Microsoft is introducing a new artificial intelligence (AI) feature in Teams called the “Interpreter,” to clone user voices for real-time speech-to-speech translation. Launching in early 2025, this feature aims to break down language barriers in meetings and positions Microsoft to compete in the growing field of AI translation tools.
AI Translation Tools Battle it Out
Alongside other Copilot announcements, the Interpreter was announced at the annual Ignite event. The feature can replicate a speaker’s voice, translating up to nine languages. This technology will let users maintain the quirks and features of their original voice, enhancing the quality of virtual interactions. Languages initially supported include English, Spanish, French, and Mandarin Chinese.
“Imagine being able to sound just like you in a different language,” wrote Jared Spataro, Microsoft’s Chief Marketing Officer.”The Interpreter agent in Teams provides real-time speech-to-speech translation during meetings, and you can opt to have it simulate your speaking voice for a more personal and engaging experience.”
Microsoft’s new offering will join a competitive market alongside Google, Meta, and Apple. Google’s Translate and Live Transcribe services are well-known for their extensive language support and real-time capabilities. But Google video conferencing tools have also been integrating translation, though without the personalization aspect the way Microsoft has. On the other hand, Meta has been working on real-time voice translation for platforms like Instagram Reels. Apple is also keeping up with its Personal Voice feature, which allows users to create a synthetic version of their voice for live speech-to-text situations like FaceTime.
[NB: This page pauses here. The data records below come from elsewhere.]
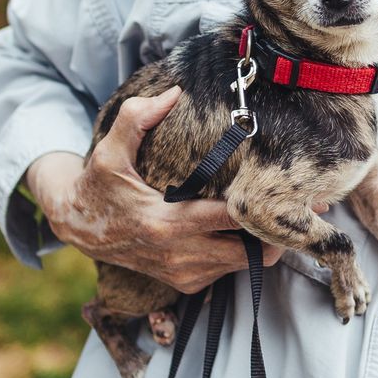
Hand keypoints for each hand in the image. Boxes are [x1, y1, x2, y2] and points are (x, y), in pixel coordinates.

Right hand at [27, 88, 309, 293]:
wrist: (78, 227)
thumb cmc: (98, 185)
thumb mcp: (108, 150)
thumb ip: (137, 118)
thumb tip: (173, 93)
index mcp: (165, 223)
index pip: (231, 219)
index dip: (266, 209)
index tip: (300, 200)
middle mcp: (178, 255)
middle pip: (248, 253)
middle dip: (275, 233)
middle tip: (297, 208)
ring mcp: (182, 274)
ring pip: (241, 265)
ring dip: (259, 244)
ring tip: (273, 215)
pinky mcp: (183, 284)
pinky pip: (226, 273)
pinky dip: (239, 254)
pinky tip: (242, 230)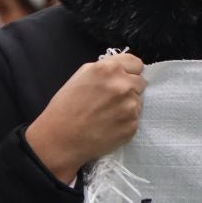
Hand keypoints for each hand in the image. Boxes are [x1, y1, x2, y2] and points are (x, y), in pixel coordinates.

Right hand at [26, 52, 146, 183]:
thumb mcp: (81, 76)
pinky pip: (135, 119)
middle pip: (140, 83)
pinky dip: (125, 121)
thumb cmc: (66, 106)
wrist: (61, 139)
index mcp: (109, 69)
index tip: (122, 78)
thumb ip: (106, 69)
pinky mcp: (133, 126)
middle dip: (129, 88)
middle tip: (111, 98)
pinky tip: (109, 125)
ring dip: (128, 105)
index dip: (129, 71)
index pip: (136, 63)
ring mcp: (130, 107)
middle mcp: (123, 86)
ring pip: (138, 102)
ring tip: (108, 113)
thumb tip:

Voice Cloning Challenged by Ethics
While innovative, Microsoft’s entry into this space faces several challenges. Experts in AI ethics are cautious about the impact of this type of technology on privacy and security, given the potential for misuse. Deepfake technology has already shown how easily it can be exploited. Incidents of cloned voices used in scams and disinformation campaigns have become more common.
Victims of deepfake technology in 2024 have included several high-profile individuals. Taylor Swift faced explicit AI-generated images that spread widely across social media. Additionally, a private school in Pennsylvania dealt with a similar scandal, which led to legal action.
Microsoft has emphasized that the tool will only be enabled with user consent and that it doesn’t store biometric data. Nevertheless, concerns about bad actors using cloned voices for deception persist.
A Microsoft spokesperson reassured users, stating, “Interpreter is designed to replicate the speaker’s message as faithfully as possible without adding assumptions or extraneous information. Voice simulation can only be enabled when users provide consent via a notification during the meeting or by enabling ‘Voice simulation consent’ in settings.”
Microsoft has confirmed that only Microsoft 365 subscribers can access this tool.
The competitive landscape of AI translation is rapidly evolving, with each company bringing its unique approach to breaking language barriers. Microsoft’s Interpreter seeks to carve out a niche by combining personalization with translation, but the company must also tackle privacy and security issues that are inherent in AI voice cloning technology.